Barry Cockcroft: 01:10:59 So in your 64 years of experience, what are some of the changes you’ve seen in the saxophone world and what are some of the things that haven’t changed that you thought might have changed?
Richard Ingham: 01:11:12 Well there seems to be work for saxophone players, so that’s great. The recognition and celebration of the classical saxophone tradition in the UK. One interesting thing that you alluded to was that there are scores of UK people who appear on the international stage and come to the congresses. I remember that for the first two or three that I went to, we were actually the only UK ensemble. I just thought if only more of you guys at home would come and listen to this, you know, it would inform our saxophone culture in such a deeper way. I guess with the upsurge of saxophone playing colleges, it happened and as you said there are a lot them. I think that’s very good. There is more classical playing in the UK and there it is visible and audible abroad. Just in general, the appreciation of one’s kind of music, one discipline of music for the other. So I’m thinking of the classical discipline and really admiring what’s happening in jazz and appreciating it to quite a high level and vice versa. And jazz discipline, admiring what’s happening in the classical discipline. More and more I write and play quite a lot of traditional music and that’s been a thrill to incorporate the saxophone as well. Maybe it’s great to see what’s happening more and more, is that what my very first teacher shared with me with actually showing me, we just did it over and over again. That’s the kind of Suziki technique, which he didn’t know anything about.
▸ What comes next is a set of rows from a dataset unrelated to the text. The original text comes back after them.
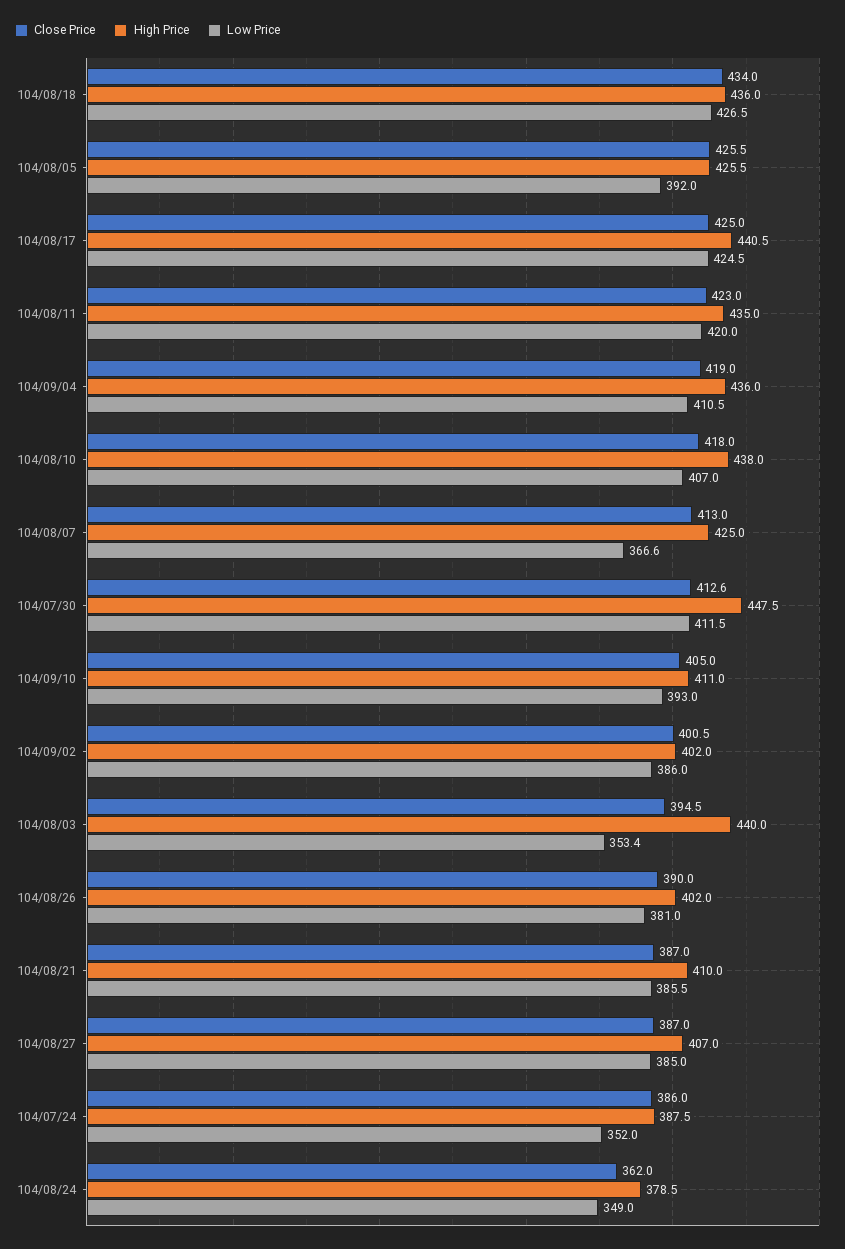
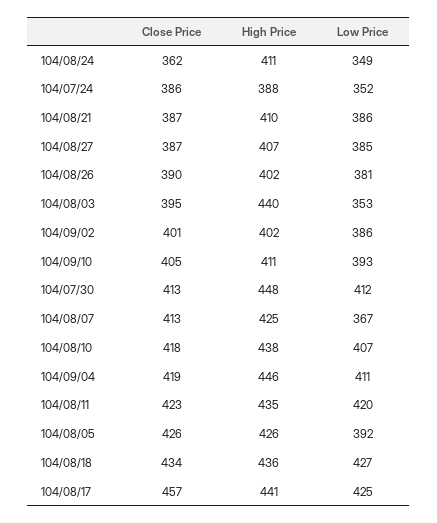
Close Price, 104/08/17: 425 -> 457
High Price, 104/09/04: 436 -> 446
High Price, 104/08/24: 378.5 -> 411

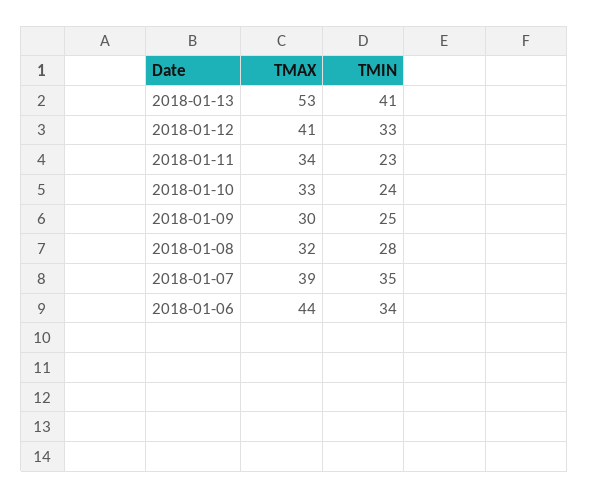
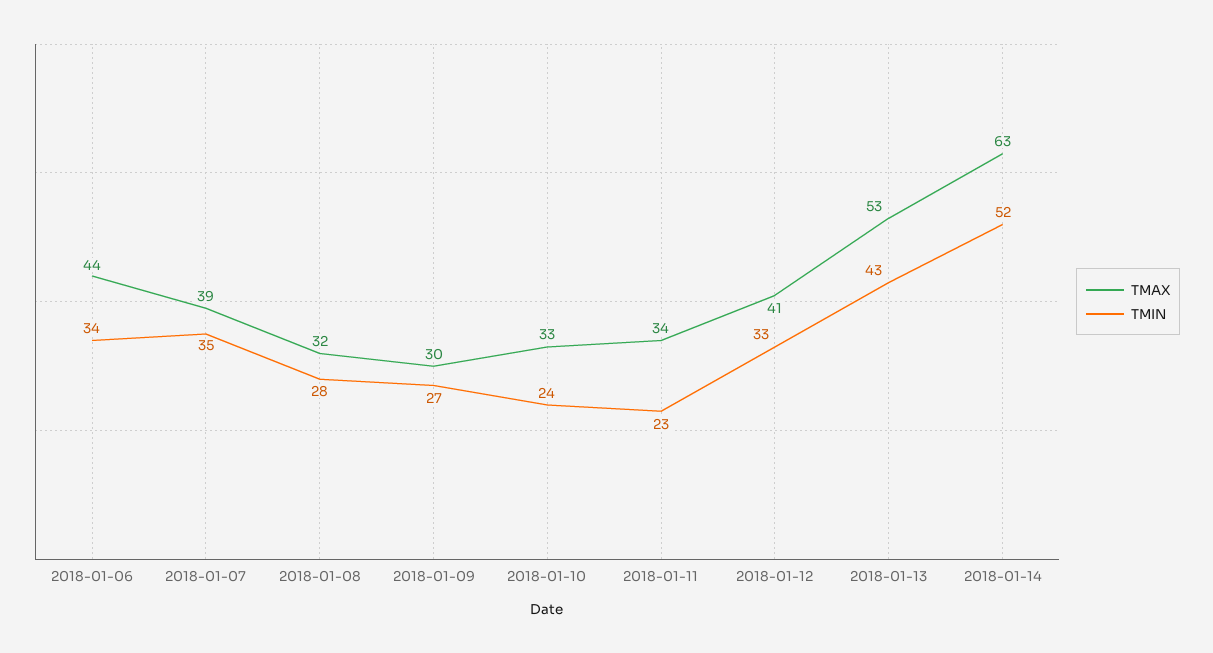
TMIN, 2018-01-13: 41 -> 43
TMIN, 2018-01-09: 25 -> 27
TMAX, 2018-01-14: none -> 63
TMIN, 2018-01-14: none -> 52

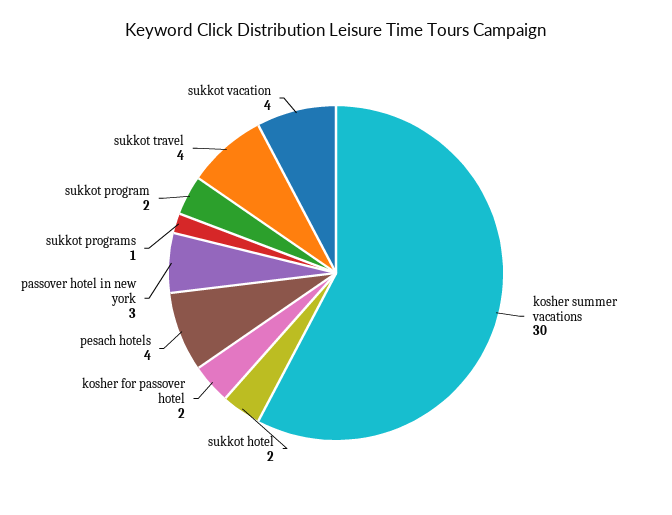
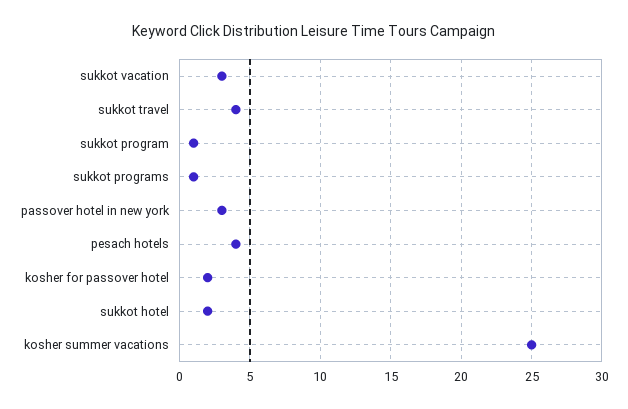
kosher summer vacations: 30 -> 25
sukkot program: 2 -> 1
sukkot vacation: 4 -> 3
Richard Ingham: 01:13:48 That’s a ramble isn’t it?
Barry Cockcroft: 01:13:48 These are the rapid fire questions!
Richard Ingham: 01:13:48 Ask me another short one!
Barry Cockcroft: 01:13:54 Very good. Where can people find out more about what you do? Are you active on social media? Do you have a favorite website that you use? What do you like?
Richard Ingham: 01:14:07 I’m so active on social media… No I’m not on social media in any way. I have a website so you can find out about me online at my website, which is largomusic.co.uk.
Barry Cockcroft: 01:14:39 Finally, you’ve made an immense, incredible contribution to the saxophone. What do you see for you, what would you like to do into the future?
Richard Ingham: 01:14:58 Thank you for the kind comment there. I want to do a lot of writing over the next few years and continue playing.
Barry Cockcroft: 01:15:03 Sounds wonderful.
Richard Ingham: 01:15:04 It all remains very exciting Barry, which is great.
Barry Cockcroft: 01:15:09 Richard, I’d like to thank you for taking the time today to have this conversation.
Richard Ingham: 01:15:14 Thank you so much for this. It is always thought provoking and can I say thank you so much for all the work that you do for the saxophone.